Bradford's A Woman of Substance and two sequels deal with a woman's struggle to establish herself. In the TV series, Karishma -- The Miracles of Destiny, Bollywood actress Karishma Kapoor overcomes obstacles to become a business tycoon.
A spokesman for Sahara TV, the producer of the series, declined to comment as Sahara has appealed.
India's movie industry has never hidden its fascination for Hollywood.
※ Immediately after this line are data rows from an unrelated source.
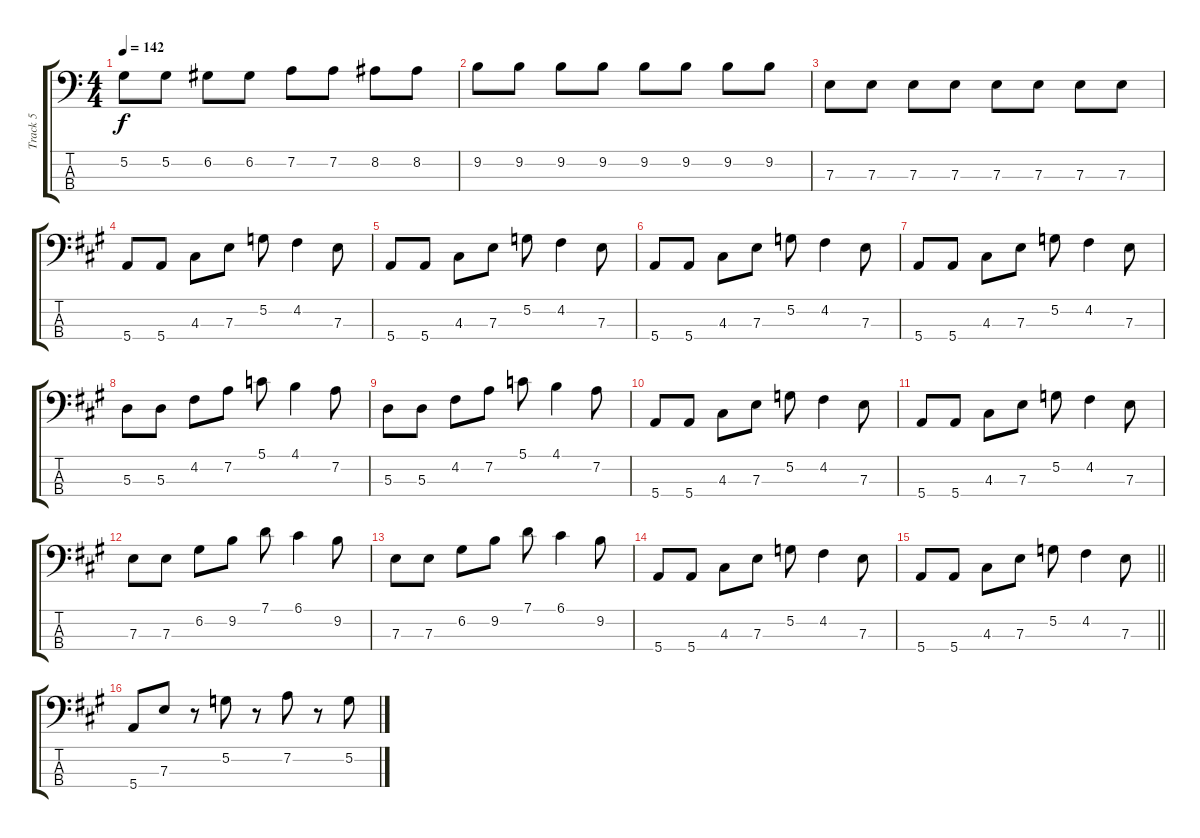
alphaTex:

\track ("Track 5" "Track 5") {instrument electricbassfinger}
\staff {score tabs}
\tuning (G2 D2 A1 E1) {hide}
\ts (4 4)
\tempo 142
\clef f4
\ks c
5.2.8{dy f} 5.2.8 6.2.8 6.2.8 7.2.8 7.2.8 8.2.8 8.2.8 |
9.2.8 9.2.8 9.2.8 9.2.8 9.2.8 9.2.8 9.2.8 9.2.8 |
7.3.8 7.3.8 7.3.8 7.3.8 7.3.8 7.3.8 7.3.8 7.3.8 |
\ks a
5.4.8 5.4.8 4.3.8 7.3.8 5.2.8 4.2.4 7.3.8 |
5.4.8 5.4.8 4.3.8 7.3.8 5.2.8 4.2.4 7.3.8 |
5.4.8 5.4.8 4.3.8 7.3.8 5.2.8 4.2.4 7.3.8 |
5.4.8 5.4.8 4.3.8 7.3.8 5.2.8 4.2.4 7.3.8 |
5.3.8 5.3.8 4.2.8 7.2.8 5.1.8 4.1.4 7.2.8 |
5.3.8 5.3.8 4.2.8 7.2.8 5.1.8 4.1.4 7.2.8 |
5.4.8 5.4.8 4.3.8 7.3.8 5.2.8 4.2.4 7.3.8 |
5.4.8 5.4.8 4.3.8 7.3.8 5.2.8 4.2.4 7.3.8 |
7.3.8 7.3.8 6.2.8 9.2.8 7.1.8 6.1.4 9.2.8 |
7.3.8 7.3.8 6.2.8 9.2.8 7.1.8 6.1.4 9.2.8 |
5.4.8 5.4.8 4.3.8 7.3.8 5.2.8 4.2.4 7.3.8 |
\barLineRight lightlight
5.4.8 5.4.8 4.3.8 7.3.8 5.2.8 4.2.4 7.3.8 |
5.4.8 7.3.8 r.8 5.2.8 r.8 7.2.8 r.8 5.2.8
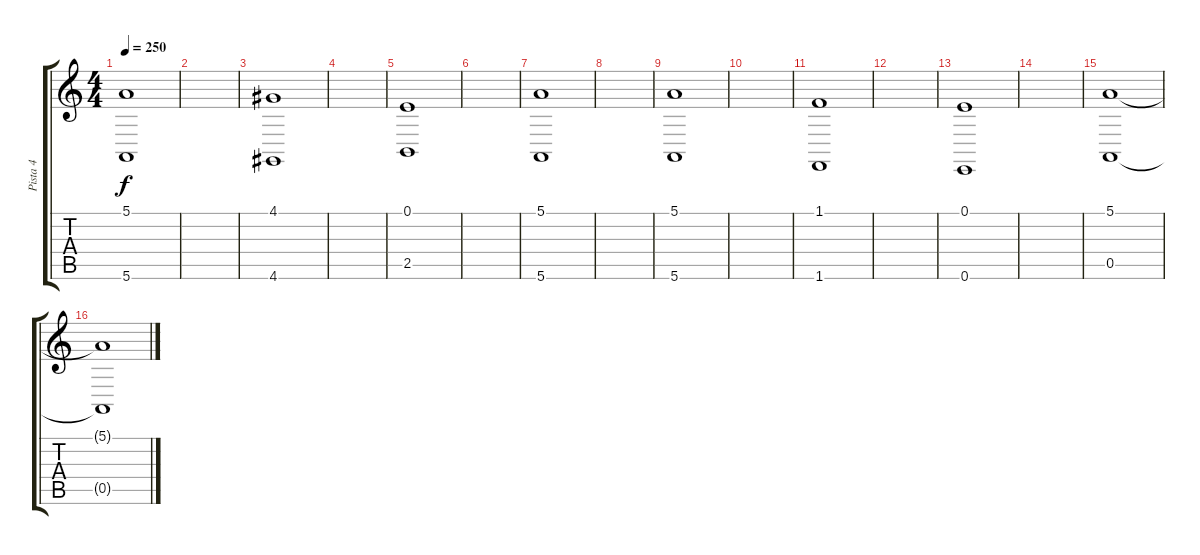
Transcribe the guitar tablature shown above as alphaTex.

\track ("Pista 4" "Pista 4") {instrument tubularbells}
\staff {score tabs}
\tuning (E4 B3 G3 D3 A2 E2) {hide}
\ts (4 4)
\tempo 250
\clef g2
\ks c
(5.1 5.6).1{dy f instrument tubularbells} |
|
(4.1 4.6).1 |
|
(0.1 2.5).1 |
|
(5.1 5.6).1 |
|
(5.1 5.6).1 |
|
(1.1 1.6).1 |
|
(0.1 0.6).1 |
|
(5.1 0.5).1 |
(5.1{t} 0.5{t}).1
Even its name suggests it's a happy clone.
Bollywood writers talk about how colleagues furiously scribble dialogue while watching the latest Hollywood DVD and directors study the DVD on the set before copying the movie frame by frame.
Tarun Adarsh, editor of the Mumbai-based Trade Guide magazine, said up to 60 percent of Bollywood films were remakes of old Indian films or Hollywood movies.
"Today's writers are mere translators," Adarsh said. "People lift stories, characterizations, plots, situations, even the way a frame is taken. They may say they were inspired by Hollywood, but they know in their heart that they have copied."
Some Indian directors deny this, saying a Hollywood movie would never sell in India unless it had been "Indianized."
While conceding Bollywood does often copy Hollywood films "dialogue to dialogue," director Sanjay Gadhvi said his movie My Friend's Wedding -- in which the male lead tries to ruin the marriage of a childhood friend -- drew from earlier Hindi films and not from 1997's My Best Friend's Wedding, which starred Julia Roberts.
Komal Nata, editor of trade guide Film Information, called Gadhvi's remark a "shortcut and escapist comment."
"Attention is paid to the costume designer, to the actor, but not to the writer, who is the film's backbone," Nata said.
"It's a sad state. Nobody wants to devote time to the creative process."
Veteran writer-director Mahesh Bhatt said the courts would find it difficult to pinpoint plagiarism.
"When you take an idea and route it through the Indian heart, it changes entirely," said Bhatt. "You cannot pin a person down on an idea," he said.
Isn't his recent thriller, Secret, similar to 2000's Harrison Ford-Michelle Pfeiffer film, What Lies Beneath?
No, says Bhatt, insisting his source is Hindu mythology.
"The only similarity is the house and the presence of a ghost that happens to be the ghost of the husband's lover," Bhatt said. "The similarity ends there."
Aabad Ponda, a lawyer who represents top Bollywood stars, said the Bradford case might make producers more cautious, but filmmakers know they are protected by the lumbering Indian legal system.
"For litigation in India, you need a terrific amount of time, money and energy," he said. "And most people are not ready to spend that kind of time."
The outspoken Bhatt is among many in Bollywood who fall back on the argument that there is no original idea.
"As far as I'm concerned the human brain is incapable of creating something original. We are a recycling bin," he said.
Tigmanshu Dhulia, a young director, disputes this.
Dhulia said he was forced to turn to friends to finance his debut film, "Acquired," when producers said they would only finance Hollywood remakes.
"It's just easier to copy Hollywood," he said. "The very name Bollywood -- what you are saying is that you are copycats."